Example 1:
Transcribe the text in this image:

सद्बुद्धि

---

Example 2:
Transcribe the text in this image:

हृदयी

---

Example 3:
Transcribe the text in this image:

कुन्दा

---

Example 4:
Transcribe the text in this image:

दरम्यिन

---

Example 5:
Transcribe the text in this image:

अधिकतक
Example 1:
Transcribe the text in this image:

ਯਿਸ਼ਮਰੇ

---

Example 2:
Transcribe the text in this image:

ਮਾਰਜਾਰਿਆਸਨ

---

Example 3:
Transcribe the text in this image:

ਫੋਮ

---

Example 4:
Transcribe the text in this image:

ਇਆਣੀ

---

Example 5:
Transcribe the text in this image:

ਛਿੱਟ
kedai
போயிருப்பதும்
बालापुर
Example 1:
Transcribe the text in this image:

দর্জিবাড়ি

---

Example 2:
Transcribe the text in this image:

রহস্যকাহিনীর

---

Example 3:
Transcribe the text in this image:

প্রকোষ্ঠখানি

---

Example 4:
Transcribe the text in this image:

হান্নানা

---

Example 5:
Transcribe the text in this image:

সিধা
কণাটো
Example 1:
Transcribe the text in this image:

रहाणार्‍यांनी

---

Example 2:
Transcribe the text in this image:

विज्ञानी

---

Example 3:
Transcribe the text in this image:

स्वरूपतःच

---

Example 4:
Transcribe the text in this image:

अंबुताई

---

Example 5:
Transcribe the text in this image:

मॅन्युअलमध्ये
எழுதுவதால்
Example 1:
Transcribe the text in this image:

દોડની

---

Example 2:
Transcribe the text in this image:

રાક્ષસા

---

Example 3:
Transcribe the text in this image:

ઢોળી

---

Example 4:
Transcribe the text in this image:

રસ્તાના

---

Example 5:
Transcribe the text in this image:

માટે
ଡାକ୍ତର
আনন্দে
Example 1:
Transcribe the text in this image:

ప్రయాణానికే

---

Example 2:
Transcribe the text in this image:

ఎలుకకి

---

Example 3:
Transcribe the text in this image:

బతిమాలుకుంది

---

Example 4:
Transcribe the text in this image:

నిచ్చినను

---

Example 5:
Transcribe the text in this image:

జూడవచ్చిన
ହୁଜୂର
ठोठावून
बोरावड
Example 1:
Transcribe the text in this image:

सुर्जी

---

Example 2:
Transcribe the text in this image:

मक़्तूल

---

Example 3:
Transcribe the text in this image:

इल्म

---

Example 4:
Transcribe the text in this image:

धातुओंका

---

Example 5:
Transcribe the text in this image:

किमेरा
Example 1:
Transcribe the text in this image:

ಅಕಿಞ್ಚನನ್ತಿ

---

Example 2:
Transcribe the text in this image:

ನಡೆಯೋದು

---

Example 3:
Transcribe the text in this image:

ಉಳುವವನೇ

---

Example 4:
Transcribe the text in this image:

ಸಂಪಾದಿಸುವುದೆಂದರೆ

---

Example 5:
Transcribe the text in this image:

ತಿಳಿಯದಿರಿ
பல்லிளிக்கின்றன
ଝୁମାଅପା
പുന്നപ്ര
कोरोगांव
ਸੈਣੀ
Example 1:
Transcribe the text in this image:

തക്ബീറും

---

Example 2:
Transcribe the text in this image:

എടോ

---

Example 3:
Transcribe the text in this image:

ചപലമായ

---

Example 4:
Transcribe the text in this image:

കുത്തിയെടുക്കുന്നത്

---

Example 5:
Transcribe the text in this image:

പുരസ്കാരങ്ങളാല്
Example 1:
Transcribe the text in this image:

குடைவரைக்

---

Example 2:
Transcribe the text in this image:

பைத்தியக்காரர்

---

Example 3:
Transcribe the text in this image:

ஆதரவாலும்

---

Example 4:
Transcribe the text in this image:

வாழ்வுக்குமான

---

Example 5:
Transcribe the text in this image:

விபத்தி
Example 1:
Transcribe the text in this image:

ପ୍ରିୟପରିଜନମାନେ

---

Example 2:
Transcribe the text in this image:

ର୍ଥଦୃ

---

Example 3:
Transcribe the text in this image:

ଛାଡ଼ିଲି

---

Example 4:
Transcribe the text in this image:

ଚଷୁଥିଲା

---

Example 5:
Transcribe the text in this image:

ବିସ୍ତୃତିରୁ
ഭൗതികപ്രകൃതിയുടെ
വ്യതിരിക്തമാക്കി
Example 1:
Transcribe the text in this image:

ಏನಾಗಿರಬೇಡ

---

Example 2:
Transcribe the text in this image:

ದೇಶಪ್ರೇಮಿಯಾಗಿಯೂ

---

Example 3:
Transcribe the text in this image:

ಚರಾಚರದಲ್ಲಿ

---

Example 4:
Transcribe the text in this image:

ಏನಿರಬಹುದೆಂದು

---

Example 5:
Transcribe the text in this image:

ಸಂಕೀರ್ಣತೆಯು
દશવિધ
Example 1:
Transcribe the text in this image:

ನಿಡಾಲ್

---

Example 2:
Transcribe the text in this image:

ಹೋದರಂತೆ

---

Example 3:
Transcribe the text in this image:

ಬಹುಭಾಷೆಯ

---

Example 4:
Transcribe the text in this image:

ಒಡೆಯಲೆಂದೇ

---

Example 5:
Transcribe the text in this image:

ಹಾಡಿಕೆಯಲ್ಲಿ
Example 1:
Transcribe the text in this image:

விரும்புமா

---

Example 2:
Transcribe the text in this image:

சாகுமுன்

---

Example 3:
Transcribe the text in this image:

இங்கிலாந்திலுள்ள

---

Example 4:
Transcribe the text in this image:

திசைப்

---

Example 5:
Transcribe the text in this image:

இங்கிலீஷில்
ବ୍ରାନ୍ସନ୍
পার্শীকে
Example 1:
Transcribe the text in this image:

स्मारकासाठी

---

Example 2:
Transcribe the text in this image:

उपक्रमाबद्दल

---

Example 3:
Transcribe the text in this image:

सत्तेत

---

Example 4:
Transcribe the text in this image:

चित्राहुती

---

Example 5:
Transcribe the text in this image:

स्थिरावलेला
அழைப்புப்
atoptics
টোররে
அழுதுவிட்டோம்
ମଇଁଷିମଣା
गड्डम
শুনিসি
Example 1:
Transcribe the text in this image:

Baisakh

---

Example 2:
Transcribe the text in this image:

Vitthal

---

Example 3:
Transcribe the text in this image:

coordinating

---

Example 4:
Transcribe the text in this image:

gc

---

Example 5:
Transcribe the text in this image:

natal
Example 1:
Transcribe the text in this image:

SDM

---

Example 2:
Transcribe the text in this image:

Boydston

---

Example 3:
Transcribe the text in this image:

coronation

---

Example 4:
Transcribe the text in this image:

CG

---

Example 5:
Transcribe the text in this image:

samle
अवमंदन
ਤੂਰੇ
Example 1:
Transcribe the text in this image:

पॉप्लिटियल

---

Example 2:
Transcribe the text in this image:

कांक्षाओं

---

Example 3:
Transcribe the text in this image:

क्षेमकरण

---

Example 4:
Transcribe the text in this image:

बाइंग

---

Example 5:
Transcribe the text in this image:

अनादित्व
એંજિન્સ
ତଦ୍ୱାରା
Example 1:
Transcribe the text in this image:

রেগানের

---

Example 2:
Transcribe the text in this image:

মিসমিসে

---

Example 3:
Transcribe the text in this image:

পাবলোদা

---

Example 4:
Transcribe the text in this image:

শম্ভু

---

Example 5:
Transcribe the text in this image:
* * *
» Work required
Please copy out each record, character for character.

» Expected answer
Example 1:
Transcribe the text in this image:

सद्बुद्धि

---

Example 2:
Transcribe the text in this image:

हृदयी

---

Example 3:
Transcribe the text in this image:

कुन्दा

---

Example 4:
Transcribe the text in this image:

दरम्यिन

---

Example 5:
Transcribe the text in this image:

अधिकतक
Example 1:
Transcribe the text in this image:

ਯਿਸ਼ਮਰੇ

---

Example 2:
Transcribe the text in this image:

ਮਾਰਜਾਰਿਆਸਨ

---

Example 3:
Transcribe the text in this image:

ਫੋਮ

---

Example 4:
Transcribe the text in this image:

ਇਆਣੀ

---

Example 5:
Transcribe the text in this image:

ਛਿੱਟ
kedai
போயிருப்பதும்
बालापुर
Example 1:
Transcribe the text in this image:

দর্জিবাড়ি

---

Example 2:
Transcribe the text in this image:

রহস্যকাহিনীর

---

Example 3:
Transcribe the text in this image:

প্রকোষ্ঠখানি

---

Example 4:
Transcribe the text in this image:

হান্নানা

---

Example 5:
Transcribe the text in this image:

সিধা
কণাটো
Example 1:
Transcribe the text in this image:

रहाणार्‍यांनी

---

Example 2:
Transcribe the text in this image:

विज्ञानी

---

Example 3:
Transcribe the text in this image:

स्वरूपतःच

---

Example 4:
Transcribe the text in this image:

अंबुताई

---

Example 5:
Transcribe the text in this image:

मॅन्युअलमध्ये
எழுதுவதால்
Example 1:
Transcribe the text in this image:

દોડની

---

Example 2:
Transcribe the text in this image:

રાક્ષસા

---

Example 3:
Transcribe the text in this image:

ઢોળી

---

Example 4:
Transcribe the text in this image:

રસ્તાના

---

Example 5:
Transcribe the text in this image:

માટે
ଡାକ୍ତର
আনন্দে
Example 1:
Transcribe the text in this image:

ప్రయాణానికే

---

Example 2:
Transcribe the text in this image:

ఎలుకకి

---

Example 3:
Transcribe the text in this image:

బతిమాలుకుంది

---

Example 4:
Transcribe the text in this image:

నిచ్చినను

---

Example 5:
Transcribe the text in this image:

జూడవచ్చిన
ହୁଜୂର
ठोठावून
बोरावड
Example 1:
Transcribe the text in this image:

सुर्जी

---

Example 2:
Transcribe the text in this image:

मक़्तूल

---

Example 3:
Transcribe the text in this image:

इल्म

---

Example 4:
Transcribe the text in this image:

धातुओंका

---

Example 5:
Transcribe the text in this image:

किमेरा
Example 1:
Transcribe the text in this image:

ಅಕಿಞ್ಚನನ್ತಿ

---

Example 2:
Transcribe the text in this image:

ನಡೆಯೋದು

---

Example 3:
Transcribe the text in this image:

ಉಳುವವನೇ

---

Example 4:
Transcribe the text in this image:

ಸಂಪಾದಿಸುವುದೆಂದರೆ

---

Example 5:
Transcribe the text in this image:

ತಿಳಿಯದಿರಿ
பல்லிளிக்கின்றன
ଝୁମାଅପା
പുന്നപ്ര
कोरोगांव
ਸੈਣੀ
Example 1:
Transcribe the text in this image:

തക്ബീറും

---

Example 2:
Transcribe the text in this image:

എടോ

---

Example 3:
Transcribe the text in this image:

ചപലമായ

---

Example 4:
Transcribe the text in this image:

കുത്തിയെടുക്കുന്നത്

---

Example 5:
Transcribe the text in this image:

പുരസ്കാരങ്ങളാല്
Example 1:
Transcribe the text in this image:

குடைவரைக்

---

Example 2:
Transcribe the text in this image:

பைத்தியக்காரர்

---

Example 3:
Transcribe the text in this image:

ஆதரவாலும்

---

Example 4:
Transcribe the text in this image:

வாழ்வுக்குமான

---

Example 5:
Transcribe the text in this image:

விபத்தி
Example 1:
Transcribe the text in this image:

ପ୍ରିୟପରିଜନମାନେ

---

Example 2:
Transcribe the text in this image:

ର୍ଥଦୃ

---

Example 3:
Transcribe the text in this image:

ଛାଡ଼ିଲି

---

Example 4:
Transcribe the text in this image:

ଚଷୁଥିଲା

---

Example 5:
Transcribe the text in this image:

ବିସ୍ତୃତିରୁ
ഭൗതികപ്രകൃതിയുടെ
വ്യതിരിക്തമാക്കി
Example 1:
Transcribe the text in this image:

ಏನಾಗಿರಬೇಡ

---

Example 2:
Transcribe the text in this image:

ದೇಶಪ್ರೇಮಿಯಾಗಿಯೂ

---

Example 3:
Transcribe the text in this image:

ಚರಾಚರದಲ್ಲಿ

---

Example 4:
Transcribe the text in this image:

ಏನಿರಬಹುದೆಂದು

---

Example 5:
Transcribe the text in this image:

ಸಂಕೀರ್ಣತೆಯು
દશવિધ
Example 1:
Transcribe the text in this image:

ನಿಡಾಲ್

---

Example 2:
Transcribe the text in this image:

ಹೋದರಂತೆ

---

Example 3:
Transcribe the text in this image:

ಬಹುಭಾಷೆಯ

---

Example 4:
Transcribe the text in this image:

ಒಡೆಯಲೆಂದೇ

---

Example 5:
Transcribe the text in this image:

ಹಾಡಿಕೆಯಲ್ಲಿ
Example 1:
Transcribe the text in this image:

விரும்புமா

---

Example 2:
Transcribe the text in this image:

சாகுமுன்

---

Example 3:
Transcribe the text in this image:

இங்கிலாந்திலுள்ள

---

Example 4:
Transcribe the text in this image:

திசைப்

---

Example 5:
Transcribe the text in this image:

இங்கிலீஷில்
ବ୍ରାନ୍ସନ୍
পার্শীকে
Example 1:
Transcribe the text in this image:

स्मारकासाठी

---

Example 2:
Transcribe the text in this image:

उपक्रमाबद्दल

---

Example 3:
Transcribe the text in this image:

सत्तेत

---

Example 4:
Transcribe the text in this image:

चित्राहुती

---

Example 5:
Transcribe the text in this image:

स्थिरावलेला
அழைப்புப்
atoptics
টোররে
அழுதுவிட்டோம்
ମଇଁଷିମଣା
गड्डम
শুনিসি
Example 1:
Transcribe the text in this image:

Baisakh

---

Example 2:
Transcribe the text in this image:

Vitthal

---

Example 3:
Transcribe the text in this image:

coordinating

---

Example 4:
Transcribe the text in this image:

gc

---

Example 5:
Transcribe the text in this image:

natal
Example 1:
Transcribe the text in this image:

SDM

---

Example 2:
Transcribe the text in this image:

Boydston

---

Example 3:
Transcribe the text in this image:

coronation

---

Example 4:
Transcribe the text in this image:

CG

---

Example 5:
Transcribe the text in this image:

samle
अवमंदन
ਤੂਰੇ
Example 1:
Transcribe the text in this image:

पॉप्लिटियल

---

Example 2:
Transcribe the text in this image:

कांक्षाओं

---

Example 3:
Transcribe the text in this image:

क्षेमकरण

---

Example 4:
Transcribe the text in this image:

बाइंग

---

Example 5:
Transcribe the text in this image:

अनादित्व
એંજિન્સ
ତଦ୍ୱାରା
Example 1:
Transcribe the text in this image:

রেগানের

---

Example 2:
Transcribe the text in this image:

মিসমিসে

---

Example 3:
Transcribe the text in this image:

পাবলোদা

---

Example 4:
Transcribe the text in this image:

শম্ভু

---

Example 5:
Transcribe the text in this image:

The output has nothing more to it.